▶ MATERIAL PROVIDED
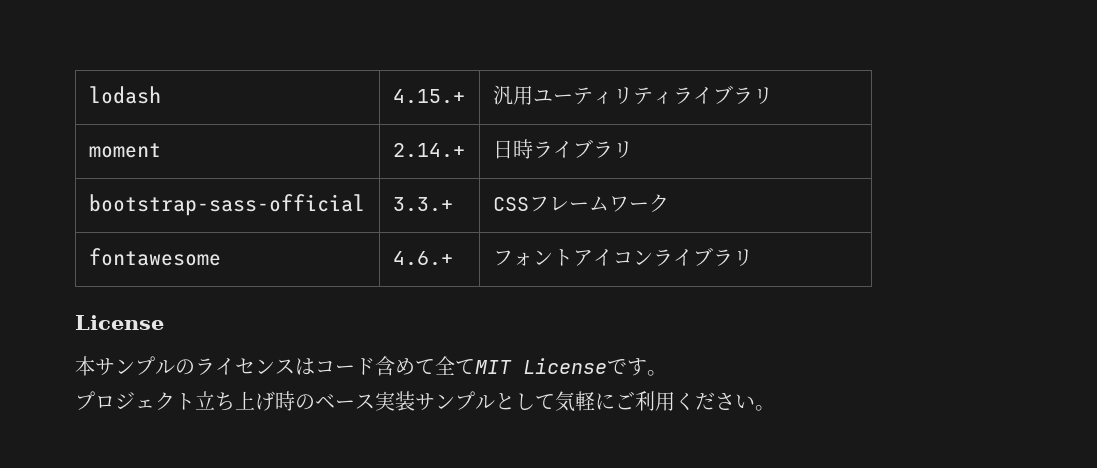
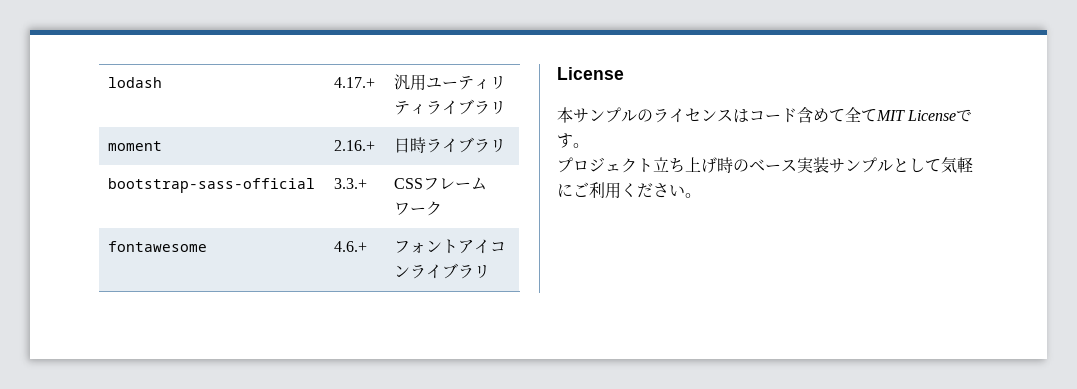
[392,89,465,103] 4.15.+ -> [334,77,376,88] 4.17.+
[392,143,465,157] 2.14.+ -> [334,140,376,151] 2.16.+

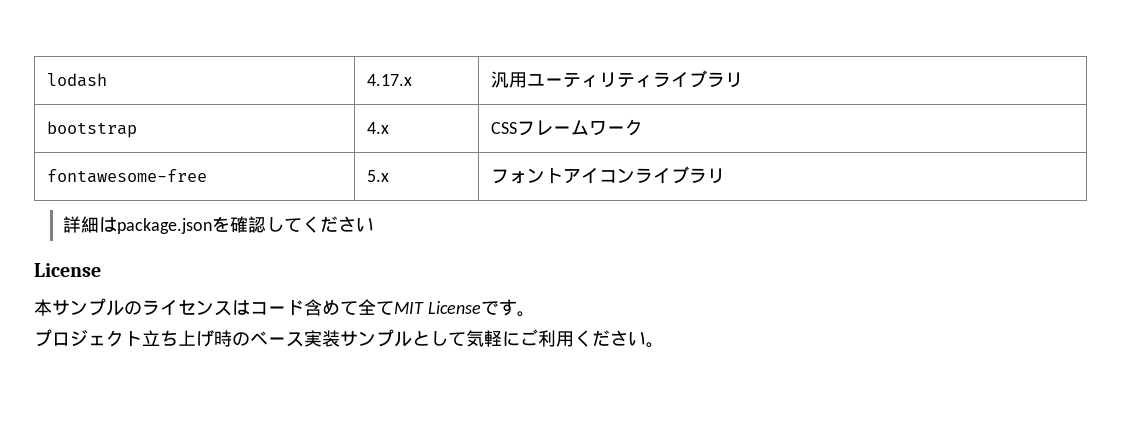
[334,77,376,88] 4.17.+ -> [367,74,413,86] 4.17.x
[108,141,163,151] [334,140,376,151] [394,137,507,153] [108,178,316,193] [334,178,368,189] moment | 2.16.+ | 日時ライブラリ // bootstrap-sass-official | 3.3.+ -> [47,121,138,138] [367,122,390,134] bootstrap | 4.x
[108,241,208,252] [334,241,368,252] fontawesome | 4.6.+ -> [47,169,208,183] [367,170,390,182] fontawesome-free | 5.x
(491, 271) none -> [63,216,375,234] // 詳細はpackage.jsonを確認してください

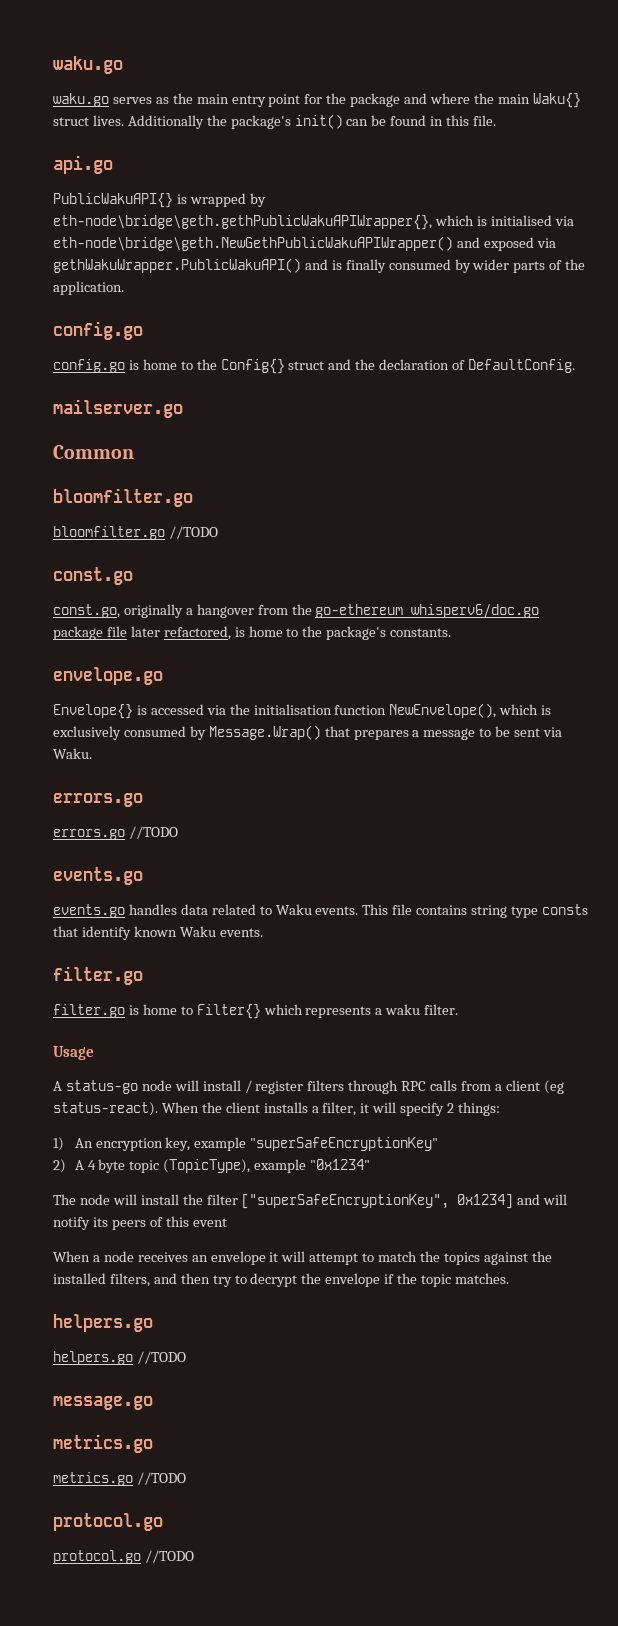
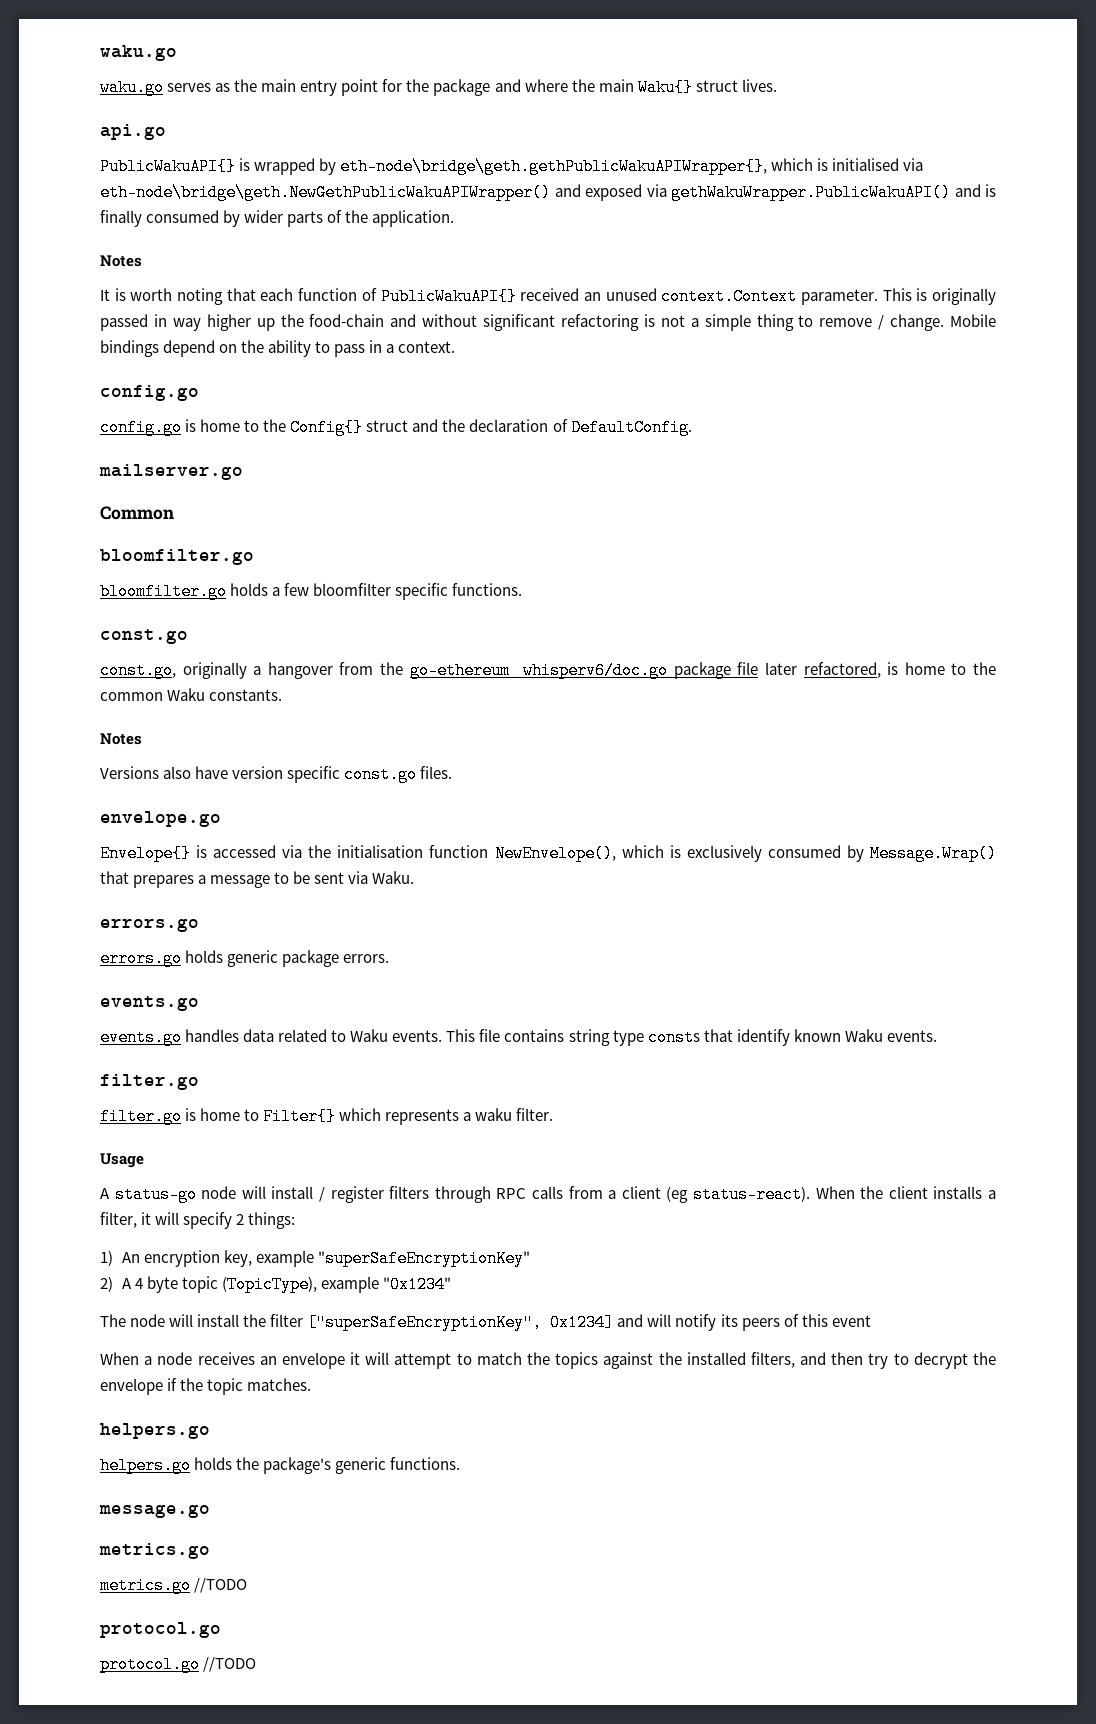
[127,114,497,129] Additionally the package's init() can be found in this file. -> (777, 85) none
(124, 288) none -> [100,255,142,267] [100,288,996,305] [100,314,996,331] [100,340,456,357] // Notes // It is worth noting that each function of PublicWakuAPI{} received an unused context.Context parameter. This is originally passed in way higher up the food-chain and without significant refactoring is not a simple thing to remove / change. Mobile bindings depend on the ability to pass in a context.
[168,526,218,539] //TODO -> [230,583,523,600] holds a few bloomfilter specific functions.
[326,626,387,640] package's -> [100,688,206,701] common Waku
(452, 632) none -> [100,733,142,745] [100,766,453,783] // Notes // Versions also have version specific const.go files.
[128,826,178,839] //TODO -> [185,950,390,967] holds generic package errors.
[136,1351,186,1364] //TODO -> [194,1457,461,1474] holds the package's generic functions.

▶ PROBLEM DESCRIPTION
Using the data above, show each line where "TODO" occurs.

▶ RESPONSE TO THE EXERCISE
[168,526,218,539] //TODO -> [230,583,523,600] holds a few bloomfilter specific functions.
[128,826,178,839] //TODO -> [185,950,390,967] holds generic package errors.
[136,1351,186,1364] //TODO -> [194,1457,461,1474] holds the package's generic functions.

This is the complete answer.